Problem
Answer these questions using the sheep embryo cryopreservation abstract below.
1. On what day after natural breeding were embryos surgically collected from the superovulated ewes?
2. What percentage of embryos frozen in ethylene glycol survived, based on development into hatched blastocysts in vitro?
3. How many lambs were born?

Document excerpt
>>

In vitro and in vivo survival of cryopreserved sheep embryos.

Experiments were conducted to devise an efficient method to cryopreserve ovine embryos for field application. Embryos were surgically collected from superovulated ewes on Day 6 after natural breeding; oocytes were collected from ovaries obtained at the abattoir. Osmotic behavior of oocytes and embryos was determined by measuring their responses to hypertonic solutions of CsCl or sucrose. Embryos and oocytes contracted osmotically by decreasing their volumes proportionally to the reciprocal of the solution's osmolality. The respective nonosmotic volumes of embryos in CsCl and sucrose were 13.8 and 13.5% of their isotonic volume, and those of oocytes were 18.5 and 19.6%. Tests of the permeability of morulae to commonly used cryoprotectants, ethylene glycol (EG), propylene glycol (PG), dimethyl sulfoxide (DMSO), and glycerol (Glyc), showed that the order of permeability was EG > PG > DMSO approximately Glyc. Comparison of the efficacy of cryoprotective agents indicated that the respective survivals of embryos frozen in EG, PG, and DMSO were 76.9, 62.5, and 55.6%, based on their development into hatched blastocysts in vitro. Therefore, EG appeared to be superior to the other two cryoprotectants for freezing sheep embryos. To determine the functional survival of embryos in vivo, 67 embryos frozen in EG were thawed and directly diluted with phosphate-buffered saline; 47 of these (70%) appeared morphologically normal and were transferred into 14 recipients. Five of these recipients, which had received a total of 16 embryos, became pregnant. Ten lambs were born, showing that the method employed in this study for cryopreservation of sheep embryos followed by their direct dilution out of EG has potential application for practical field use.

<<

Exercise data
>>

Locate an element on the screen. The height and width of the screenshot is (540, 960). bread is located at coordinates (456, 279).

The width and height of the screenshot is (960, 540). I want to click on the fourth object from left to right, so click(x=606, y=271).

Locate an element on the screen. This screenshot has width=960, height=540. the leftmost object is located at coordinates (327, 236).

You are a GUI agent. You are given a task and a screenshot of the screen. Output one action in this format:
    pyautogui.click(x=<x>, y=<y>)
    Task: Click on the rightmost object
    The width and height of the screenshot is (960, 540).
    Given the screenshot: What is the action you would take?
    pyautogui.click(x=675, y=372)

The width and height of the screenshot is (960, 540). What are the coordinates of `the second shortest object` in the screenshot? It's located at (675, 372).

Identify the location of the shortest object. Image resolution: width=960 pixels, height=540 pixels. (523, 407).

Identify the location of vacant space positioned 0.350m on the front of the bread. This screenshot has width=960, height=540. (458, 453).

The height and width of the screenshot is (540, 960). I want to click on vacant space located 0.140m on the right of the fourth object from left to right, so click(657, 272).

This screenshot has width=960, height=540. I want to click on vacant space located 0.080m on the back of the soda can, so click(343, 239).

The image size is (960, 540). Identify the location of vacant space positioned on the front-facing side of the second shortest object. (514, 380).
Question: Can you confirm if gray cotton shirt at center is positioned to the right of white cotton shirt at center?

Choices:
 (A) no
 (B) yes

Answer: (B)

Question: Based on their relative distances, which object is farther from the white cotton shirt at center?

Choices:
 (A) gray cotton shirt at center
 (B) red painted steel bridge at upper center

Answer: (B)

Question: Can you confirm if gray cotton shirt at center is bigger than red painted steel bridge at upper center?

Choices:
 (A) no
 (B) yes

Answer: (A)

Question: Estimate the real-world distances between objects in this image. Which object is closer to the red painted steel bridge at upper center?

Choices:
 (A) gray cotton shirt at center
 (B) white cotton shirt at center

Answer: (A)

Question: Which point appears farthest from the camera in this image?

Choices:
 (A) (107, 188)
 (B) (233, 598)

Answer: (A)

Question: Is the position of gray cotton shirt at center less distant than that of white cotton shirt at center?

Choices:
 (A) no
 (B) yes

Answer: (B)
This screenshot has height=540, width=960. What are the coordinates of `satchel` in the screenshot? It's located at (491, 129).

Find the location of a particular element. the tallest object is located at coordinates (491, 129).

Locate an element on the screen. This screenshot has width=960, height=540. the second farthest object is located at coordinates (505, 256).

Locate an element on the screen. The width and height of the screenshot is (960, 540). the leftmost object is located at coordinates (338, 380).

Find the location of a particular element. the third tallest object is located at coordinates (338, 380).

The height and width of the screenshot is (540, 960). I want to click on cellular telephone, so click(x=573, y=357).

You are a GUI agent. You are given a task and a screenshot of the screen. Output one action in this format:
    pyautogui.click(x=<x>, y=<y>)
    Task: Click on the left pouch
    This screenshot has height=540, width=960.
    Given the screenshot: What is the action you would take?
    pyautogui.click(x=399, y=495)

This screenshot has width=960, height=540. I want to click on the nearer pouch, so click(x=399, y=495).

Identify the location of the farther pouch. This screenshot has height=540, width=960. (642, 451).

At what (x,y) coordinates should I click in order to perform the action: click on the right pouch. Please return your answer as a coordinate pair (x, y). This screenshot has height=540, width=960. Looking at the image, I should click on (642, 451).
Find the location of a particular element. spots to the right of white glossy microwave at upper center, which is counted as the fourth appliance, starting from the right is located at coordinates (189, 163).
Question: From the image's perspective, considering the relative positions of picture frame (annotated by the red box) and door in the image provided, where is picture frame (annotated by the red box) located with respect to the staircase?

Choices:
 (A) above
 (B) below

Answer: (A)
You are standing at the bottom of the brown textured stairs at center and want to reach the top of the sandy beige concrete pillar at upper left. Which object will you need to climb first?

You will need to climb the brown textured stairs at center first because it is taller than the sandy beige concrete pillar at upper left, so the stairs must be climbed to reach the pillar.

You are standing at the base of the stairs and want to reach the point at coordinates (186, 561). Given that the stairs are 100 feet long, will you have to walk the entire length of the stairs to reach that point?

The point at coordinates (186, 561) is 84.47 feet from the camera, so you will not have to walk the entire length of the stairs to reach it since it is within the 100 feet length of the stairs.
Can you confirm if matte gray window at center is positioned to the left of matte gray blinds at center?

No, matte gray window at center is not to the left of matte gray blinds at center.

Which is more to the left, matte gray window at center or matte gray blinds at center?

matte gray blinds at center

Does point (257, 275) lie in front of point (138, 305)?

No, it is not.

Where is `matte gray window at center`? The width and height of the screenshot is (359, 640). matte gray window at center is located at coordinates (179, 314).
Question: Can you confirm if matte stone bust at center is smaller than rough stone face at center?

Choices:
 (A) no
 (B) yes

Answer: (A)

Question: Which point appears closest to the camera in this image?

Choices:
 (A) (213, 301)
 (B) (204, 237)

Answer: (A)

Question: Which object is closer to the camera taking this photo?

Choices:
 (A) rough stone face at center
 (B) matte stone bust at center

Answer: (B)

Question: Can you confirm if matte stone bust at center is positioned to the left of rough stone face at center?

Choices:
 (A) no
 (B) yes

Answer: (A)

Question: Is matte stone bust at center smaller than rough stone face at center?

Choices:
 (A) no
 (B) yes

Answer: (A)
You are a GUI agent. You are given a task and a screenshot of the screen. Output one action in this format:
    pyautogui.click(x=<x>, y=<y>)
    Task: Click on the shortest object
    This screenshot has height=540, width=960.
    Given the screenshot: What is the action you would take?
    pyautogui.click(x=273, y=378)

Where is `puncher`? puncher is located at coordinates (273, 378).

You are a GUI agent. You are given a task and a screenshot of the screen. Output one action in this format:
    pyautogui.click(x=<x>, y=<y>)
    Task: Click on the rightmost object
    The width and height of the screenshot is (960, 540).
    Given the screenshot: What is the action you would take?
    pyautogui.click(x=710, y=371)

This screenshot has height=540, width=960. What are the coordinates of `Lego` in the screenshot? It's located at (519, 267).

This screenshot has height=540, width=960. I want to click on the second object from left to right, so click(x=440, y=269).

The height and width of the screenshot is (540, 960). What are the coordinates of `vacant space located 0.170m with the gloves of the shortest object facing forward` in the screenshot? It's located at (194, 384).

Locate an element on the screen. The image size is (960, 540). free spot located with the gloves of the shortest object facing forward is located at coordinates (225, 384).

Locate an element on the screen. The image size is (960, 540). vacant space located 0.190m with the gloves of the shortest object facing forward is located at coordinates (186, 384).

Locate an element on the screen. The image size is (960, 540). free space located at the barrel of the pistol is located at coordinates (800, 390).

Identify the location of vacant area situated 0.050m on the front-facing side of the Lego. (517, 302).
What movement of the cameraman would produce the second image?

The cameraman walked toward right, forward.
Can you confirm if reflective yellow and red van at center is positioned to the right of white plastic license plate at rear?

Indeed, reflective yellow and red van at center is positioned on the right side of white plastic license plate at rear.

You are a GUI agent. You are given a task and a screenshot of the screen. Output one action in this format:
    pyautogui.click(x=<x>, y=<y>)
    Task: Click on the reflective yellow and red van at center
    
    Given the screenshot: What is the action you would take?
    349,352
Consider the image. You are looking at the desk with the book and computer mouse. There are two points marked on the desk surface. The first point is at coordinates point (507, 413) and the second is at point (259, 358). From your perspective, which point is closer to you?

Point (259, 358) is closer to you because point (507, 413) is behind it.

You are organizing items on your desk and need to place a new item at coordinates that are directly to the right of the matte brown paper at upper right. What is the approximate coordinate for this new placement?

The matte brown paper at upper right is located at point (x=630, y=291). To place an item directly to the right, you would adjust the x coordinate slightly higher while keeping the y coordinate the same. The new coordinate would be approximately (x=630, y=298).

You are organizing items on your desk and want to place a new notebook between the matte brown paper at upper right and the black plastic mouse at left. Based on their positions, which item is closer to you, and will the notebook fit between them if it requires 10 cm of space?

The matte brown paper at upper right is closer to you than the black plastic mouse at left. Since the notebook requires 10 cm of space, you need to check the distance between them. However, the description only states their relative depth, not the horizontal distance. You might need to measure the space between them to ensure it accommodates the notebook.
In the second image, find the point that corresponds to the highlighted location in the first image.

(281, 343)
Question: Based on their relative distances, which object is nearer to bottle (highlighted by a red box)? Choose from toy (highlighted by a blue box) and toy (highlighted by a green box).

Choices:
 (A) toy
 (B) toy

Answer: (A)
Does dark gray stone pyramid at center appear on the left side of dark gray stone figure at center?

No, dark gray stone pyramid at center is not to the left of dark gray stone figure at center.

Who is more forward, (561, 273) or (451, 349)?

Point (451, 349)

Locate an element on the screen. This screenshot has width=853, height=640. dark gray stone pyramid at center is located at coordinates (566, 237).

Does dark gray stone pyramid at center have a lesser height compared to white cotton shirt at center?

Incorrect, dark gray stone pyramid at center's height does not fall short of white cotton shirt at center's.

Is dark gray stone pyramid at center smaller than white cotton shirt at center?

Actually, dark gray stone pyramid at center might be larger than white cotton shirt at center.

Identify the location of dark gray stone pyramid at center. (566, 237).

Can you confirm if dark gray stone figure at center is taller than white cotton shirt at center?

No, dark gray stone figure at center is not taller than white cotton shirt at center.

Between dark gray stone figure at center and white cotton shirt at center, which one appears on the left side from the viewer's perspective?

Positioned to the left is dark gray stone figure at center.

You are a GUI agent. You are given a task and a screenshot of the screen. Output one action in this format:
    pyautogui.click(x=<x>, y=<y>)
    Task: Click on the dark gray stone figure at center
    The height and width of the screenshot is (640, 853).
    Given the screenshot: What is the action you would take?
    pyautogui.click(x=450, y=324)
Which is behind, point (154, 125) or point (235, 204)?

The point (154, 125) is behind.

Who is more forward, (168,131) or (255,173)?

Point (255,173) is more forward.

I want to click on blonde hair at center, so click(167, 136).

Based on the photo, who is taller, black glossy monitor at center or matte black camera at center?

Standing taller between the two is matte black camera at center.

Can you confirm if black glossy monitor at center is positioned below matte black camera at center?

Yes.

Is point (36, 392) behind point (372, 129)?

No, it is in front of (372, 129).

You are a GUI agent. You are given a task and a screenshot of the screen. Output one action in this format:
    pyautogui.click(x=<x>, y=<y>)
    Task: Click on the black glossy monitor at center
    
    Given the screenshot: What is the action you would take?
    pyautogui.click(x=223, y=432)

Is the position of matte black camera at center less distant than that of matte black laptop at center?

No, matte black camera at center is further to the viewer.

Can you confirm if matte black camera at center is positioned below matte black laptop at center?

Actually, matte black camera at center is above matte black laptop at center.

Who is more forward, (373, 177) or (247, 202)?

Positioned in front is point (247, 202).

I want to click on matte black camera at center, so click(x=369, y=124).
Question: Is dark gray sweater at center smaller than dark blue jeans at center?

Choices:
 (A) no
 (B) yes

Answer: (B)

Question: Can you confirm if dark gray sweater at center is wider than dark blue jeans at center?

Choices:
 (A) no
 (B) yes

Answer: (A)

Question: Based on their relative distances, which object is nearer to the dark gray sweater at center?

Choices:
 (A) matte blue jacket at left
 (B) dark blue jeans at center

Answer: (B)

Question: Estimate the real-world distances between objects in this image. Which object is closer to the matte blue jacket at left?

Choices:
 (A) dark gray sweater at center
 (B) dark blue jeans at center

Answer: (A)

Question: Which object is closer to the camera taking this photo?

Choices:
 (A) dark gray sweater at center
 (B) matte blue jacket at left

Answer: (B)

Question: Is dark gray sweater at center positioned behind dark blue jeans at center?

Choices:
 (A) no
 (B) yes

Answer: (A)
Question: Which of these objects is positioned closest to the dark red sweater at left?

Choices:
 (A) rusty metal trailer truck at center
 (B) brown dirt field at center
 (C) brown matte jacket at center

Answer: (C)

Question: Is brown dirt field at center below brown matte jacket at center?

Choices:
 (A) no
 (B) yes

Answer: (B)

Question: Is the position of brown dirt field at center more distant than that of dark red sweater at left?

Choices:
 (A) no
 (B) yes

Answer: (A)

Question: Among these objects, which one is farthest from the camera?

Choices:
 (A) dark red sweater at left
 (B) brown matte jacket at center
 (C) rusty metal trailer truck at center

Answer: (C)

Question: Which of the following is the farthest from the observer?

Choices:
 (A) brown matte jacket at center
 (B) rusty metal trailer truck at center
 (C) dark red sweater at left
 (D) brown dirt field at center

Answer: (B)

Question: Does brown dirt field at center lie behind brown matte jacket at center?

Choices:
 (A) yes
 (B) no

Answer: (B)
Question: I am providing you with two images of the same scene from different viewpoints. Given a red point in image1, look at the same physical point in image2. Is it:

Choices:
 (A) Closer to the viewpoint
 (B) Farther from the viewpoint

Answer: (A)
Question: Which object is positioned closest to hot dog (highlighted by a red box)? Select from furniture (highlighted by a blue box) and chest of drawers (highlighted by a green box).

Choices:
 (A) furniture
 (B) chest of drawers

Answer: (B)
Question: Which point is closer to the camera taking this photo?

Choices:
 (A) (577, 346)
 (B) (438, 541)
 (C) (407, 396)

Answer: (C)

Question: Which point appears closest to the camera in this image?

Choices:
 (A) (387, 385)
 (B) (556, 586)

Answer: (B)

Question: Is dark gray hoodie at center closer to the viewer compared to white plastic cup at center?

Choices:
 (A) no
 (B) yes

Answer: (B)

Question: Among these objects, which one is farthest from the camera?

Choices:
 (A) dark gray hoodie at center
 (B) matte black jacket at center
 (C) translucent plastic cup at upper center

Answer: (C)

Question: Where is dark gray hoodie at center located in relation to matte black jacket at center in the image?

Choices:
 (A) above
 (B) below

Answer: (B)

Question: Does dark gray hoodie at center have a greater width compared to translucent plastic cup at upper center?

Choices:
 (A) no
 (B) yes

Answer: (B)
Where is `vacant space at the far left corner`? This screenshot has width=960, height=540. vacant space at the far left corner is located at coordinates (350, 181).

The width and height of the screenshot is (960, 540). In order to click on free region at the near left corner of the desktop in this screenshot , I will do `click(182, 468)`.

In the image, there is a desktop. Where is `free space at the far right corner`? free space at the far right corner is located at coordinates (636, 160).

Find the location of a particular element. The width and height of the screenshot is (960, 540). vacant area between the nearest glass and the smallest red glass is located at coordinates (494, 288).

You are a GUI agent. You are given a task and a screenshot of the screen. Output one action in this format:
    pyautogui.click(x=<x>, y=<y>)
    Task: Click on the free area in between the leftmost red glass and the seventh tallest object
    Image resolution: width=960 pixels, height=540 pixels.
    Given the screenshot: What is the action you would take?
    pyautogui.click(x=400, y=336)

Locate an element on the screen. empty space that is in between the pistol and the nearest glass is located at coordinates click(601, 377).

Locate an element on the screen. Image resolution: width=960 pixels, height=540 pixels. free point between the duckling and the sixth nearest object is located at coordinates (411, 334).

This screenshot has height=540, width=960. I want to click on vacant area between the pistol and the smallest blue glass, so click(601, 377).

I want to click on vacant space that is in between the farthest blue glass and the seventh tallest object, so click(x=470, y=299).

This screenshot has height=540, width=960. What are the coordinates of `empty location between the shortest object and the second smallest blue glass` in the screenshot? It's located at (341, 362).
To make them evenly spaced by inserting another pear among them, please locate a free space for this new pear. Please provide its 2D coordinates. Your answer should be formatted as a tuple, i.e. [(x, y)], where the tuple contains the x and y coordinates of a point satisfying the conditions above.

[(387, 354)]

<<

Exercise result
1. Day 6
2. 76.9%
3. Ten